We want our dogs to be our companions, our pets. Most of us are not relying upon them to tell us when a pack of jackals is about to attack our livestock, or a poisonous snake is in camp, or someone has invaded our territory. Most of us are not relying upon them as working dogs, to help us put meat on the table. Yet these traits are still alive with vitality in the Azawakh breed.
So, what role do they or should they play in the shaping of the future of this breed in America?

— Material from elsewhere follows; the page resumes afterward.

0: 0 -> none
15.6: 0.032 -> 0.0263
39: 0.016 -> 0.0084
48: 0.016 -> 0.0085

These traits, once beneficial, can pose more of a hurdle to a contemporary Westerner who may live in modern, semi-congested circumstances in the suburbs or cities where we need to interact around a lot of distractions with all kinds of people passing by and a number of other dogs all moving around the same area. Squirrels, plastic bags on the wind, bicycles… We want to pass by on the sidewalk, or go to the dog park or beach or hiking trail with our dogs and reasonably interact with other people and dogs out having a day of it too. More and more folks are noticing the beauty of the breed and want to take them up as show dogs. But what does standing for inspection at a conformation event have to do with their natural desire to run and chase things, or roam a wide territory, or alert to something in their environment? Whether as show dogs or pets or for some other performance event, it is vital to understand the working background of the breed shaped through the needs of traditional people through millennia. Often though, we simply want them to adapt to us immediately, and fit into our contemporary lives now.

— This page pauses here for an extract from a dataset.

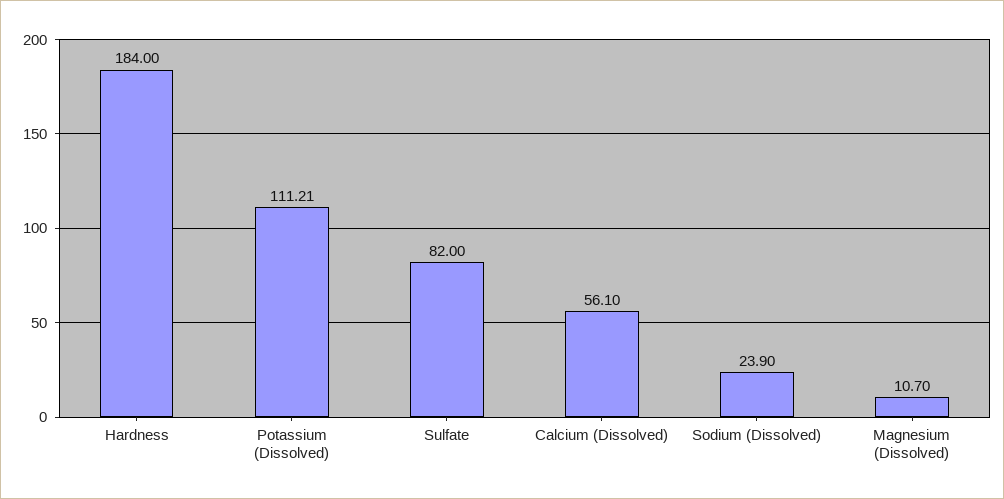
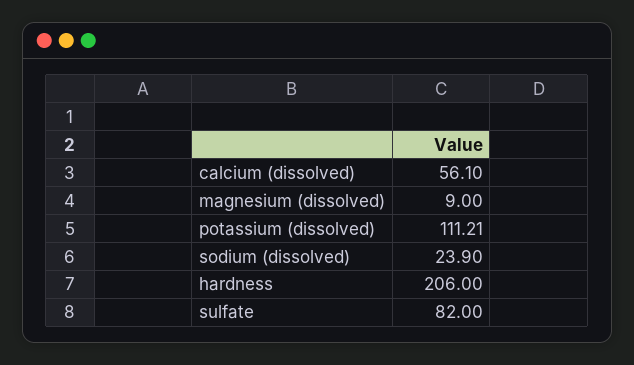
Hardness: 184 -> 206
Magnesium (Dissolved): 10.7 -> 9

There are those that would argue that needing a learning curve to handle this breed well, shouldn't be necessary. They should simply have friendlier, more easy-going temperaments that anyone can manage. I believe this to be incorrect and this is clearly changing the breed for Western preferences rather than preserving original, working traits that have endured for thousands of years.
Their balanced temperament, as it is, does not leave them unmanageable or unadaptable to modern circumstances. Rather, it is the people that will have to be better owners and truly educate themselves to be sensitive and aware of dog behavior in order to calmly and confidently guide their canines through training and socialization and take preemptive action, intervening in certain situations.

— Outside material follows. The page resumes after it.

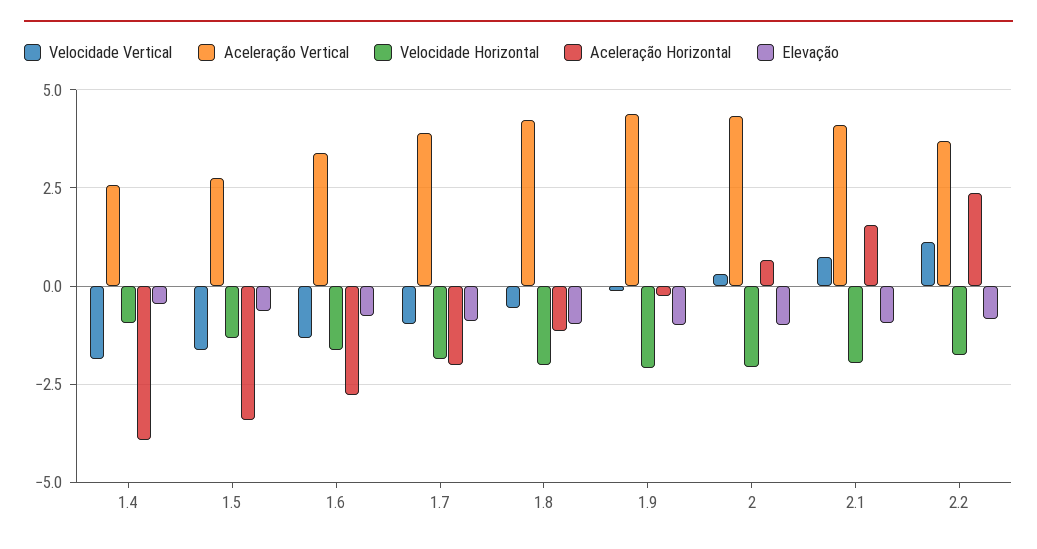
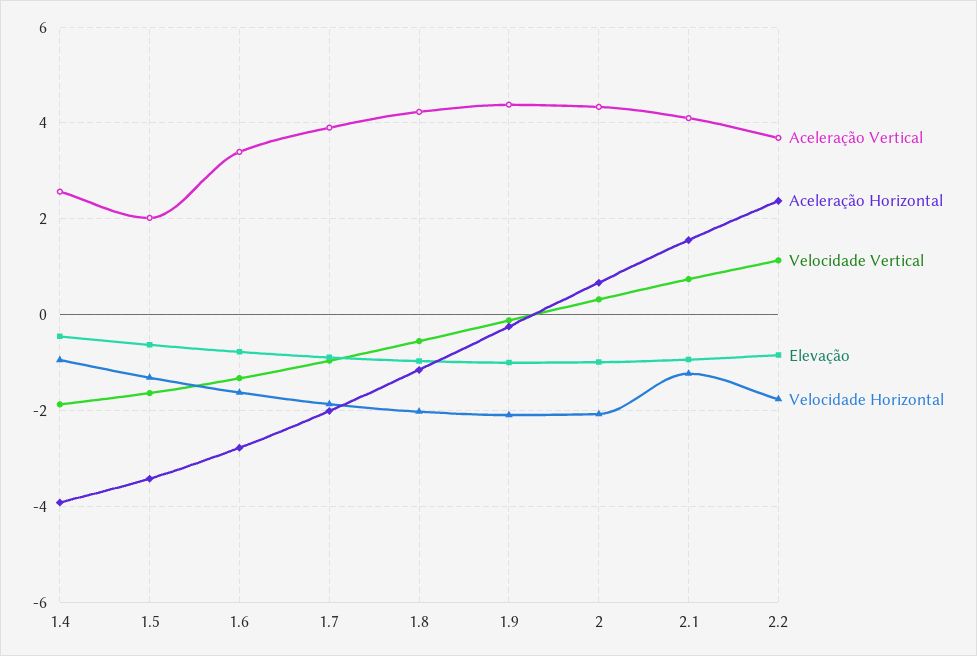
Aceleração Vertical, 1.5: 2.75 -> 2
Velocidade Horizontal, 2.1: -2 -> -1.2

Perhaps if we look at these traits with an open mind and appreciate what a service they have been to their traditional people throughout the ages, we can find a balanced approach to sharing our lives in the modern, western world with these amazing creatures.
Finding a way forward by taking advantage of their natural instincts, putting these ancient traits into practice to preserve them for the future. As they gain wider recognition, more emphasis needs to be put on activities that challenge the intellect and athletic abilities of the breed. A wider audience among those with 'working/performance' interests could be developed. For those people interested in 'preservation,' what are we wanting to retain of that essential, elusive quality of spirit that the Azawakh possesses and what does 'preservation' fully encompass?
Is it even possible to keep and maintain a breed in a different time and place, under different circumstances without inevitably changing them? Without inevitably adapting them to suit our particular individual and/or contemporary needs?
It's been a relatively small group of us that have seen the Azawakh thus far into the western landscape. With AKC recognition on the horizon and growing interest from pet owners, it is those of us with a true passion and dedication to the breed that will have to help set out a path for the future of the Azawakh in America.